- RECORD EXCERPTS:

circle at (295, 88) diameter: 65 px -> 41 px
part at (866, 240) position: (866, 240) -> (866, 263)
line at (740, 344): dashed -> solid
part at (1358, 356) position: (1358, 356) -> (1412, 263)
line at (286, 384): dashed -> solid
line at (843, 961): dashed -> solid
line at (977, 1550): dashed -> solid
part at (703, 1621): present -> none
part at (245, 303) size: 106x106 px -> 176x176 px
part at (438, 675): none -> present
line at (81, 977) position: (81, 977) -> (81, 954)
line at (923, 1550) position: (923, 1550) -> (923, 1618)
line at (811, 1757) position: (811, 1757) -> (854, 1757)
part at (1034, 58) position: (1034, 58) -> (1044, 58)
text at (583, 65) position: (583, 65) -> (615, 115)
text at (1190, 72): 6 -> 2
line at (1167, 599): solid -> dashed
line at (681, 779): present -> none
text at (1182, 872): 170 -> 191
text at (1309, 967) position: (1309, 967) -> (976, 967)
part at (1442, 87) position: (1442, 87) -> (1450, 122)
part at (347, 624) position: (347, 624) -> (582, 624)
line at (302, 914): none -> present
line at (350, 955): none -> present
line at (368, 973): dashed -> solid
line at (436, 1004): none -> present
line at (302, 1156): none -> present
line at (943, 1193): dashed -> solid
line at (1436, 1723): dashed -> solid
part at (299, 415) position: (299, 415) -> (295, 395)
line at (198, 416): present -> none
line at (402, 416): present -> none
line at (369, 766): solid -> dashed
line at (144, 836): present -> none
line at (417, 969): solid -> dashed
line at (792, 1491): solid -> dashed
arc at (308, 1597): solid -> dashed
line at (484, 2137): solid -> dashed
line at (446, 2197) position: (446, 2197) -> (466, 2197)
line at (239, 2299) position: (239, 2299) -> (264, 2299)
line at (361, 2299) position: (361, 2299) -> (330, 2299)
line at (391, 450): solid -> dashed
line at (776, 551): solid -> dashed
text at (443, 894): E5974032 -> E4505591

- DESCRIPTION OF THE TASK: Rewrite every line of the records, changing each "dashed" to "broken" and leaving everything else as it is.

- ANSWER FOR THIS EXERCISE:
circle at (295, 88) diameter: 65 px -> 41 px
part at (866, 240) position: (866, 240) -> (866, 263)
line at (740, 344): broken -> solid
part at (1358, 356) position: (1358, 356) -> (1412, 263)
line at (286, 384): broken -> solid
line at (843, 961): broken -> solid
line at (977, 1550): broken -> solid
part at (703, 1621): present -> none
part at (245, 303) size: 106x106 px -> 176x176 px
part at (438, 675): none -> present
line at (81, 977) position: (81, 977) -> (81, 954)
line at (923, 1550) position: (923, 1550) -> (923, 1618)
line at (811, 1757) position: (811, 1757) -> (854, 1757)
part at (1034, 58) position: (1034, 58) -> (1044, 58)
text at (583, 65) position: (583, 65) -> (615, 115)
text at (1190, 72): 6 -> 2
line at (1167, 599): solid -> broken
line at (681, 779): present -> none
text at (1182, 872): 170 -> 191
text at (1309, 967) position: (1309, 967) -> (976, 967)
part at (1442, 87) position: (1442, 87) -> (1450, 122)
part at (347, 624) position: (347, 624) -> (582, 624)
line at (302, 914): none -> present
line at (350, 955): none -> present
line at (368, 973): broken -> solid
line at (436, 1004): none -> present
line at (302, 1156): none -> present
line at (943, 1193): broken -> solid
line at (1436, 1723): broken -> solid
part at (299, 415) position: (299, 415) -> (295, 395)
line at (198, 416): present -> none
line at (402, 416): present -> none
line at (369, 766): solid -> broken
line at (144, 836): present -> none
line at (417, 969): solid -> broken
line at (792, 1491): solid -> broken
arc at (308, 1597): solid -> broken
line at (484, 2137): solid -> broken
line at (446, 2197) position: (446, 2197) -> (466, 2197)
line at (239, 2299) position: (239, 2299) -> (264, 2299)
line at (361, 2299) position: (361, 2299) -> (330, 2299)
line at (391, 450): solid -> broken
line at (776, 551): solid -> broken
text at (443, 894): E5974032 -> E4505591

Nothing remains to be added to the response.